此時二皇子已經是醒了,只是依舊很是不舒服,臉上常顯痛苦之色。他又是不肯說話的,太醫問有什麼不適之處,也往往問不到什麼,平白給診斷增添了三分麻煩。

兩位嬤嬤也是忙人,並不多聊,莊嬤嬤只是略坐了片刻就起身告辭,依舊回大皇子宮中去伺候。

只是方才走到半路,就見一個小宮女飛一般跑過來,見了她滿面驚惶,急急地就叫了起來︰「嬤嬤,阿音姐姐被帶走了。」

阿音一向是在大皇子宮中待著不怎麼出去的,只是跟著大皇子出去上課,在大皇子的書房伺候筆墨。此時大皇子正在听政,她也就待在大皇子宮中,心里面卻還想著事。

在廊下坐了片刻,就听得腳步匆匆,一隊人疾行而來。其中一人木質的鞋底落在石板上很是清脆,儼然是一個大太監。

阿音愕然抬頭去看,恰與一人的視線對視。與那人的視線一對上,就見那穿著青黑色太監衣裳的太監抬手一指,厲聲道︰「就是那人,拿下!」他一抬手,身後的小太監們就撲了過來,綁手的綁手,堵嘴的堵嘴,不過一眨眼,就已經將阿音按在了地上。

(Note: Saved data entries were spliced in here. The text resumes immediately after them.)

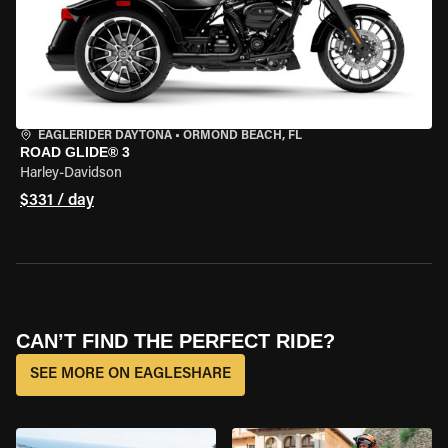
EAGLERIDER DAYTONA
•
ORMOND BEACH, FL
ROAD GLIDE® 3
Harley-Davidson
$331 / day
CAN’T FIND THE PERFECT RIDE?
SEE MORE ON EAGLESHARE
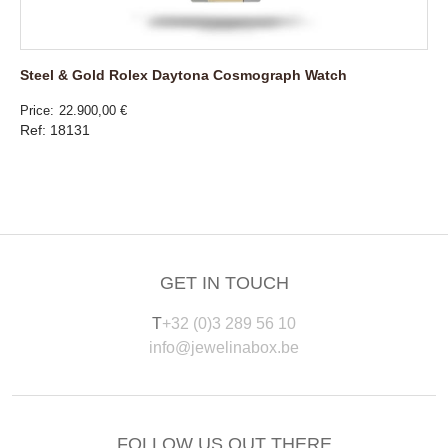
Steel & Gold Rolex Daytona Cosmograph Watch
Price
22.900,00 €
Ref: 18131
GET IN TOUCH
T
+32 (0)3 289 56 10
info@jewelinabox.be
FOLLOW US OUT THERE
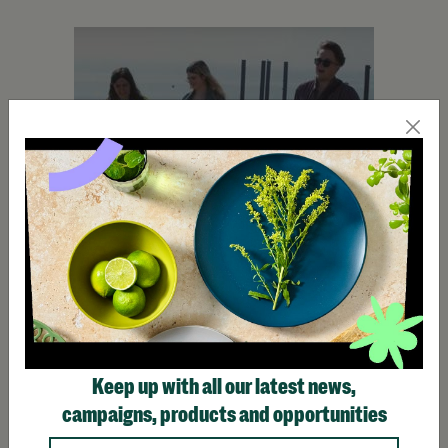
Keep up with all our latest news,
Make Trax
campaigns, products and opportunities
Find out how Barnardo's helps young people find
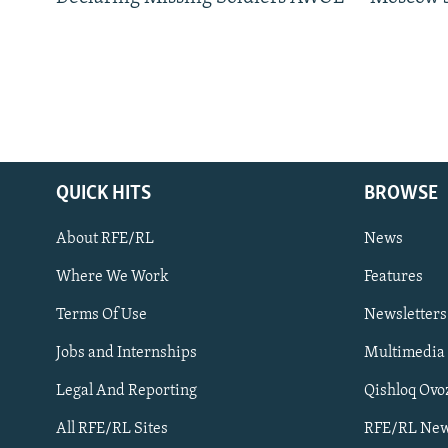
QUICK HITS
BROWSE
About RFE/RL
News
Where We Work
Features
Subscribe
Terms Of Use
Newsletters
Jobs and Internships
Multimedia
FOLLOW US
Legal And Reporting
Qishloq Ovo
All RFE/RL Sites
RFE/RL New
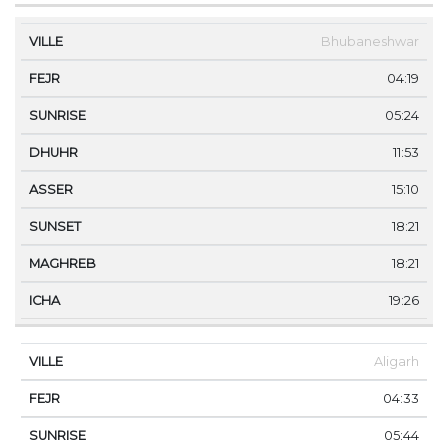
Bhubaneshwar
04:19
05:24
11:53
15:10
18:21
18:21
19:26
Aligarh
04:33
05:44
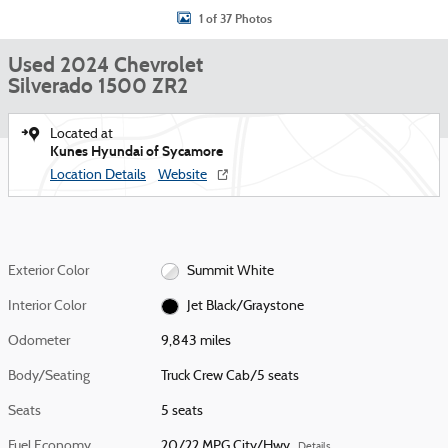
1 of 37 Photos
Used 2024 Chevrolet
Silverado 1500 ZR2
Located at
Kunes Hyundai of Sycamore
Location Details
Website
Exterior Color
Summit White
Interior Color
Jet Black/Graystone
Odometer
9,843 miles
Body/Seating
Truck Crew Cab/5 seats
Seats
5 seats
Fuel Economy
20/22 MPG City/Hwy
Details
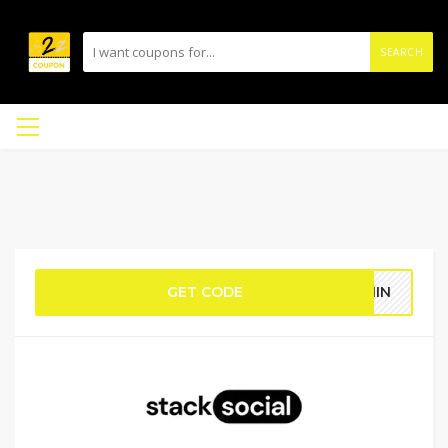
SEARCH
GET CODE
THIN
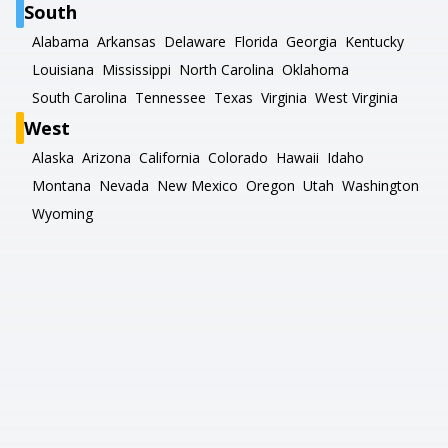
South
Alabama
Arkansas
Delaware
Florida
Georgia
Kentucky
Louisiana
Mississippi
North Carolina
Oklahoma
South Carolina
Tennessee
Texas
Virginia
West Virginia
West
Alaska
Arizona
California
Colorado
Hawaii
Idaho
Montana
Nevada
New Mexico
Oregon
Utah
Washington
Wyoming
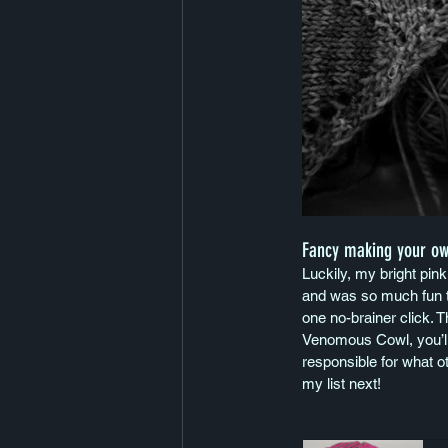
Fancy making your o
Luckily, my bright pink
and was so much fun to
one no-brainer click. T
Venomous Cowl, you’ll
responsible for what o
my list next!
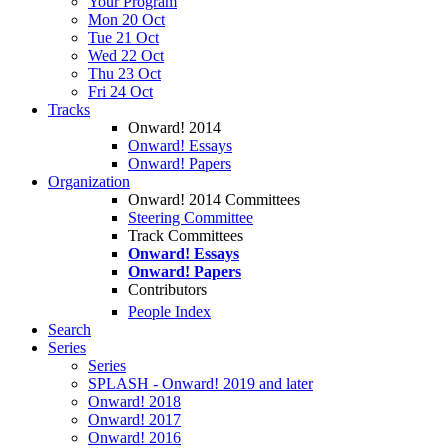
Your Program
Mon 20 Oct
Tue 21 Oct
Wed 22 Oct
Thu 23 Oct
Fri 24 Oct
Tracks
Onward! 2014
Onward! Essays
Onward! Papers
Organization
Onward! 2014 Committees
Steering Committee
Track Committees
Onward! Essays
Onward! Papers
Contributors
People Index
Search
Series
Series
SPLASH - Onward! 2019 and later
Onward! 2018
Onward! 2017
Onward! 2016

跟著阿音的小宮女嚇得驚聲尖叫,立刻就有人跑過來,見阿音被按在地上,也是膽戰心驚,卻還壯著膽子大叫︰「你們是什麼人?這里是大皇子宮中,怎敢放肆!」

打頭的大太監冷笑了一聲︰「若不是知道是大皇子身邊得意的人,也不敢這般小心謹慎。」說著對著來遲一步的紅琴拱了拱手,口中道︰「見過紅琴姑娘了。」

紅琴見了已經被綁起來的阿音,又見那太監滿臉冷笑,心中一緊,厲聲道︰「你是哪個宮中的?這里是大皇子宮中,怎能如此放肆?!」

那人依舊是那副嘲諷的笑臉︰「紅琴姑娘這話,留著去與陛下說。若不是陛下吩咐,奴婢也不敢如此放肆不是?」他的視線飄過阿音,冷哼了一聲︰「紅琴姑娘也該知道,這哦該那里頭,有些事能做,有些事不能做,若是做了那不能做的事,不管是誰,都護不住。」

說完,不再搭理紅琴,尖聲叫了一聲「押走」,就將一個字都說不出來的阿音帶走了。紅琴看著阿音被帶走,心跳如擂鼓,想著告訴莊嬤嬤,卻發現莊嬤嬤去了太後宮中,她一刻也等不得,急急地派了小宮女去請莊嬤嬤回來了。只是想著阿音被帶走這件事,依舊是覺得其中滿滿的違和。咬著唇思索一陣,與小宮女們說了一聲,她自己起身去找平日里自己認識的人探听消息了。

莊嬤嬤回來的時候滿面嚴肅,叫一聲紅琴,卻只有一個小宮女過來,小心翼翼地說︰「紅琴姐姐出去了。」那去接莊嬤嬤的小宮女也不曾將事情說清楚,莊嬤嬤正要詢問紅琴是怎麼回事,那過來帶人的太監是哪里人,如今听得紅琴不在,臉色更是不好看了幾分。

過來報信的小宮女扭著手站了好一會兒,趁著莊嬤嬤不在意小心地調整自己的位置,想要離莊嬤嬤遠一點。氣氛太過壓抑,讓她覺得自己不該為了在莊嬤嬤面前留下一點好印象而出現。

剛走了沒兩步,就被莊嬤嬤發現了,冷哼一聲︰「連一句告退的話都不會說,就要這樣出去嗎?是誰教的你這樣的規矩?」話音未落,那宮女就一下跪在了地上,什麼都不敢說了。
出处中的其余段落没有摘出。